Retrieval at Scale | Drop for 2025-12-10

TL;DR

Five notable retrieval updates since Nov 27, 2025: (1) Faiss v1.13.1 adds multi‑bit RaBitQ and bakes PANORAMA into Flat/HNSW for faster verification; (2) Amazon S3 Vectors became GA at re:Invent, scaling to 2B vectors/index and integrating with Bedrock KBs and OpenSearch; (3) Amazon OpenSearch Service introduced serverless GPU‑accelerated index builds and auto‑optimization for vector indexes; (4) Vespa shipped SIMD (Google Highway) speedups that lower exact and ANN latency on x86 and Graviton; (5) a new arXiv paper proposes query‑adaptive ef for HNSW (Ada‑ef), reporting large latency reductions while meeting target recall.

Faiss v1.13.1: multi‑bit RaBitQ + PANORAMA integrated

Key facts and current state of the topic
- Faiss remains a primary ANN workhorse; quantization and verification‑stage costs often bound recall/latency at scale. v1.13.1 was released on December 3, 2025. (github.com)
Important context and background information
- Prior work (PANORAMA) accelerates the final distance‑verification stage; RaBitQ improves binary quantization fidelity. Integrating these into stable Faiss lowers end‑to‑end latency without sacrificing recall. (github.com)
Recent developments or changes
- v1.13.1 adds multi‑bit RaBitQ (2–9 bits), integrates PANORAMA into IndexFlatL2Panorama and IndexHNSWFlatPanorama, and optimizes the scalar quantizer—worth A/B testing against PQ/previous RaBitQ at your target recall. (github.com)

Amazon S3 Vectors GA: durable, low‑cost vector storage at scale

Key facts and current state of the topic
- Announced GA on December 2, 2025: up to 2 billion vectors per index (40× preview), up to 10,000 indexes per vector bucket, and native APIs for store/query—no infra to manage. (aws.amazon.com)

◆ **PROBLEMS AND TASKS**
1. Rename "Vespa" to "Vespa.ai" in the Retrieval at Scale drop, and write out everything from "Retrieval at Scale" down to "meeting target recall." with that change.
2. Take the Retrieval at Scale drop further, continuing on from its final line.

◆ **PROVIDED RECORDS**
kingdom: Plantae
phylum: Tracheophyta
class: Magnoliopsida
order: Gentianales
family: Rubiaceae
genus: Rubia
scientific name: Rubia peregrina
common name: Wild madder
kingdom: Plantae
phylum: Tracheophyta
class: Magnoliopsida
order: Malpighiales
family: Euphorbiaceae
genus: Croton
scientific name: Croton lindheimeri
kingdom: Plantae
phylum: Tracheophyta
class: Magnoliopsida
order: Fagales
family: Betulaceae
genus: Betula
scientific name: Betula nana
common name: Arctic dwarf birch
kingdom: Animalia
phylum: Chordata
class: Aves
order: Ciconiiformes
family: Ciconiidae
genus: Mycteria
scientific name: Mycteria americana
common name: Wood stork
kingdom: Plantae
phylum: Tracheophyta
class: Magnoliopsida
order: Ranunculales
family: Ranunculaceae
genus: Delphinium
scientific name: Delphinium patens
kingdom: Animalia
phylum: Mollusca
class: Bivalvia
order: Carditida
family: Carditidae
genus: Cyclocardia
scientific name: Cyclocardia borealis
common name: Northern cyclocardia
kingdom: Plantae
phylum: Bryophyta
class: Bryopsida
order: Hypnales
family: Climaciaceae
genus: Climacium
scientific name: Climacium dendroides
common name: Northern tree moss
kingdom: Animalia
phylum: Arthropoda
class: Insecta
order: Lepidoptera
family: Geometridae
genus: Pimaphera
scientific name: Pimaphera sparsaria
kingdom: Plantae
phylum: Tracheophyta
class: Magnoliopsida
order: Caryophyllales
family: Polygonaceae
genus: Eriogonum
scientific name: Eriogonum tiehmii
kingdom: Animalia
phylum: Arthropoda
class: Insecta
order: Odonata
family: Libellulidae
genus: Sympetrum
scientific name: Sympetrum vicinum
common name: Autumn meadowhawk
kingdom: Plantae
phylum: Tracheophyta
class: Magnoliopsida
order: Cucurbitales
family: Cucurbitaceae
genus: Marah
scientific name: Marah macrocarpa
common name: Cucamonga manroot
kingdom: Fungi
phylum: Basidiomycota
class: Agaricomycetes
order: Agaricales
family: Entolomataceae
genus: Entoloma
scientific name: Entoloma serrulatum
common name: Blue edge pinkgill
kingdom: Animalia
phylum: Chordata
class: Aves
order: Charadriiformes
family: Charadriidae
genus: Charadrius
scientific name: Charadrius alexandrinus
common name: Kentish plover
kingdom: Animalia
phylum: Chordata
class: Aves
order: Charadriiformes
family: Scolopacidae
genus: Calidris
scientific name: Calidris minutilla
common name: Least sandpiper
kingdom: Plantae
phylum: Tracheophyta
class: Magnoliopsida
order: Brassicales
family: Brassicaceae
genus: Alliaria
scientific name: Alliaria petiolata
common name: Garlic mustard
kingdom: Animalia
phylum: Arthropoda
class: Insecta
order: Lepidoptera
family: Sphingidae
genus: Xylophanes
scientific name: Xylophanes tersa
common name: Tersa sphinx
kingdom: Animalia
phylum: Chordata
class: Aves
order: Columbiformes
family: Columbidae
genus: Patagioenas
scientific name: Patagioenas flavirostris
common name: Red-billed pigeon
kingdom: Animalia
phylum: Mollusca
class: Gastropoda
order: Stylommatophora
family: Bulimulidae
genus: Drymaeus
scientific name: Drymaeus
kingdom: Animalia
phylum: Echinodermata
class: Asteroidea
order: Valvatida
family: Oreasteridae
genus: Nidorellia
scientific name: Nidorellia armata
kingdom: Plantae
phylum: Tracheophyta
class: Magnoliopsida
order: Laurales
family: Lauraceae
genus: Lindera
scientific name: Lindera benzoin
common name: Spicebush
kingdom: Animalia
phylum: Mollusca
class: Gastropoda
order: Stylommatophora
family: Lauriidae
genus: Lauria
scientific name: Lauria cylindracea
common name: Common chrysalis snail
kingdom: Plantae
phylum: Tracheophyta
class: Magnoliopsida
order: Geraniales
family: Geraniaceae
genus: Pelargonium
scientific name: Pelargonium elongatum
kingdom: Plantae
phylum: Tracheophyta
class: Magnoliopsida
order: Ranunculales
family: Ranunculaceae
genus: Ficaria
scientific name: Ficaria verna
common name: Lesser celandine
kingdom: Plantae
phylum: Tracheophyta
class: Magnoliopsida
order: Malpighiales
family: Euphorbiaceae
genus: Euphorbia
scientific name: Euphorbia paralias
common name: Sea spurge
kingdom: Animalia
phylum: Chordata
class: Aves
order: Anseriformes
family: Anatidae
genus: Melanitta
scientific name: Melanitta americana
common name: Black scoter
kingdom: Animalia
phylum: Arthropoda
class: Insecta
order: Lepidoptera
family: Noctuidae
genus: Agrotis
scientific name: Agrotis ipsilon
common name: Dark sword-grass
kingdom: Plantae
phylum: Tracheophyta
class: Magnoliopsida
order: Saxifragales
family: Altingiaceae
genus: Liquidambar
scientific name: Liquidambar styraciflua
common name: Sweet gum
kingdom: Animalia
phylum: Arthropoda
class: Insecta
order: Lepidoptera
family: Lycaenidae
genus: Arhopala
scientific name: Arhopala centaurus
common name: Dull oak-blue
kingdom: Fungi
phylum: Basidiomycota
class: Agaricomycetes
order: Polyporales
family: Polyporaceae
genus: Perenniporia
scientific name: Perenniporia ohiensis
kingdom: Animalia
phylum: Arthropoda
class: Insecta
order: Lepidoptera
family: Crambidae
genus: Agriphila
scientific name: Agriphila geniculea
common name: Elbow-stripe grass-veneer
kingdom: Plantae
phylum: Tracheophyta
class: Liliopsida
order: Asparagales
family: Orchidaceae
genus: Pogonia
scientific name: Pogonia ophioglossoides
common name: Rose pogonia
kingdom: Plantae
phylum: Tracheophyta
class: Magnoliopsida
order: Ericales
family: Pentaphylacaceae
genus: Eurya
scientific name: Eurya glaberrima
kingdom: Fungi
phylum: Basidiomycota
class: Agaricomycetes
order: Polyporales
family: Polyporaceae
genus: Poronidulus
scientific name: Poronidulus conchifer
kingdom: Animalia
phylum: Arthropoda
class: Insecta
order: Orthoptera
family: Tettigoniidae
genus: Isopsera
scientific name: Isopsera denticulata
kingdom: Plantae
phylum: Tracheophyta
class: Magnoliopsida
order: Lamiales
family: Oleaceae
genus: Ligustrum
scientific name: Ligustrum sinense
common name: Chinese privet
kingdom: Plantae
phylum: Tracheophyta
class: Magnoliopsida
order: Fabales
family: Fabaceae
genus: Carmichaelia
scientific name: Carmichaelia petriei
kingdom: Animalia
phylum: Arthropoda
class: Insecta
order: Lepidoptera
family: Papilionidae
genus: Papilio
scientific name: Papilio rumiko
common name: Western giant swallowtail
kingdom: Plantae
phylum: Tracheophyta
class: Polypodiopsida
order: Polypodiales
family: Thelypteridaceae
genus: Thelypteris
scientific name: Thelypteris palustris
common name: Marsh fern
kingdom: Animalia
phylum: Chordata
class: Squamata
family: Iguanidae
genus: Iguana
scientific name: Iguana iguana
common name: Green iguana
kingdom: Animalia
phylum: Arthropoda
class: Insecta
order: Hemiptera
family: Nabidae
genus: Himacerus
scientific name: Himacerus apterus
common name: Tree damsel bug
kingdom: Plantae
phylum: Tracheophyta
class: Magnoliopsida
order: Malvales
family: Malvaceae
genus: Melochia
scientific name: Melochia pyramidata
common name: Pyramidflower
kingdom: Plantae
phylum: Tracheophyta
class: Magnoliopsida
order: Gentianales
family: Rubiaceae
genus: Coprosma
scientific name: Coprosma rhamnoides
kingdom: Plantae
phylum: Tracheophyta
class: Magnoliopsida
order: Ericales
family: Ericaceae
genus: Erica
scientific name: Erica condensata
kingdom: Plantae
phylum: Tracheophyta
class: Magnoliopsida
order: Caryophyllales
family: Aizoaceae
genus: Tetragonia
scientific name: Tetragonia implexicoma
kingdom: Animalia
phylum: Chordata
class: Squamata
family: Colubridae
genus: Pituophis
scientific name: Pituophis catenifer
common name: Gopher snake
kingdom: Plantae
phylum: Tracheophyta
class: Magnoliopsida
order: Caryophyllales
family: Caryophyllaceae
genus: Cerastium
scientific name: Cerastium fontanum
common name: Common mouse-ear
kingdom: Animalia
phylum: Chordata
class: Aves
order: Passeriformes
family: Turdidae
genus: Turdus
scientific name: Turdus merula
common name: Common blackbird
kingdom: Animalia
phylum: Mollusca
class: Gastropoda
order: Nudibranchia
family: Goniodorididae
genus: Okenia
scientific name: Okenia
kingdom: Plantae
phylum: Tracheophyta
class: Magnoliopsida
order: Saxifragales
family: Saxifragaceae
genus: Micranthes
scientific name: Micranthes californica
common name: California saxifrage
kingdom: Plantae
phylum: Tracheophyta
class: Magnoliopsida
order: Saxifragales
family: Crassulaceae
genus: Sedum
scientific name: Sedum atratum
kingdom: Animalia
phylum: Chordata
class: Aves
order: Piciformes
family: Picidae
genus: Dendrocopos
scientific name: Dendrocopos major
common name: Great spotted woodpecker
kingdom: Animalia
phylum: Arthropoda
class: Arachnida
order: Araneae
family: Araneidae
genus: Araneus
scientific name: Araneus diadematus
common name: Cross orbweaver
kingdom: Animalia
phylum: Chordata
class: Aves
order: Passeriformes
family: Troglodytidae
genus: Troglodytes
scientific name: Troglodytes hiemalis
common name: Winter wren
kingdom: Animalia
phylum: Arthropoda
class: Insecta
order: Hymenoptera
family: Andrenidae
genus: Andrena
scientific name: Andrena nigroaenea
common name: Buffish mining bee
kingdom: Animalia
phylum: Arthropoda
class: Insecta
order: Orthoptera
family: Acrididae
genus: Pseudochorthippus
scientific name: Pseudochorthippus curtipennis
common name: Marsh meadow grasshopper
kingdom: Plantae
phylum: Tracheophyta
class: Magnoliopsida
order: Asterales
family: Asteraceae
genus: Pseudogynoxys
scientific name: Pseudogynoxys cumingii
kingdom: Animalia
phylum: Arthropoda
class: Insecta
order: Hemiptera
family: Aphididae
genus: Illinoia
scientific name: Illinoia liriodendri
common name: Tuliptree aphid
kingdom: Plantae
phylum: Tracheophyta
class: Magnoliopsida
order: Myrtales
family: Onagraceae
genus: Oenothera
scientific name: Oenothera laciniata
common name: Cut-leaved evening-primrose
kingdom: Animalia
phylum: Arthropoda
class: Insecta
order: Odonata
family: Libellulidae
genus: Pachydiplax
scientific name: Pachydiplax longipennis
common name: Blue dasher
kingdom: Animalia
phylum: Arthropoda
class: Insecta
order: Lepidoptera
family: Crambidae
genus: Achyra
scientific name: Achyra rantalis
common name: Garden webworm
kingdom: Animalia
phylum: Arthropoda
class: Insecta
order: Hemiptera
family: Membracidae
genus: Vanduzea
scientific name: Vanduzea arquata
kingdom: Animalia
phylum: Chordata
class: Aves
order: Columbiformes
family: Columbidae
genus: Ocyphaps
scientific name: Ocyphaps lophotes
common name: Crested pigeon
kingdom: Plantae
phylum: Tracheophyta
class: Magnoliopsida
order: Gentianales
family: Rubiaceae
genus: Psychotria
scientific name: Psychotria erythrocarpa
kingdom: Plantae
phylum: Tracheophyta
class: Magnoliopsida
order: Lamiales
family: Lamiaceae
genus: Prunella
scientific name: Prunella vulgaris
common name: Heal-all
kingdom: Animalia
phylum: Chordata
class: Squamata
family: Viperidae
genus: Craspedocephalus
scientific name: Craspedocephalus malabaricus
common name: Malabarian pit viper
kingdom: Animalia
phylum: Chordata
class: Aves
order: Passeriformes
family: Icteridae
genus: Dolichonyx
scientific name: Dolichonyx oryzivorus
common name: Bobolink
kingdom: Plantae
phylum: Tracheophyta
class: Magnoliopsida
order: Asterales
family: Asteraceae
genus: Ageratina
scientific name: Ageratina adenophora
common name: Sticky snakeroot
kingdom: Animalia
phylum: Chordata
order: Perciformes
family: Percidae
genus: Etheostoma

◆ **RESPONSE LIST**
1.
Retrieval at Scale | Drop for 2025-12-10

TL;DR

Five notable retrieval updates since Nov 27, 2025: (1) Faiss v1.13.1 adds multi‑bit RaBitQ and bakes PANORAMA into Flat/HNSW for faster verification; (2) Amazon S3 Vectors became GA at re:Invent, scaling to 2B vectors/index and integrating with Bedrock KBs and OpenSearch; (3) Amazon OpenSearch Service introduced serverless GPU‑accelerated index builds and auto‑optimization for vector indexes; (4) Vespa.ai shipped SIMD (Google Highway) speedups that lower exact and ANN latency on x86 and Graviton; (5) a new arXiv paper proposes query‑adaptive ef for HNSW (Ada‑ef), reporting large latency reductions while meeting target recall.

2.
Important context and background information
- Integrates with Amazon Bedrock Knowledge Bases and OpenSearch, enabling tiered/hybrid storage for RAG, semantic search, and agent memory with up to 90% lower costs vs. specialized vector DBs (per AWS). (aws.amazon.com)
Recent developments or changes
- Frequent‑query latencies target ~100 ms or less; GA expands regional coverage from 5 to 14 Regions—relevant for globally distributed retrieval and cost‑aware cold‑vector tiers. (aws.amazon.com)

Amazon OpenSearch Service: GPU‑accelerated builds + auto‑optimized vector indexes

Key facts and current state of the topic
- New capabilities (Dec 2, 2025) let you build billion‑scale vector indexes in under an hour using serverless GPU acceleration, and auto‑optimize index settings to meet specified latency/recall targets. (aws.amazon.com)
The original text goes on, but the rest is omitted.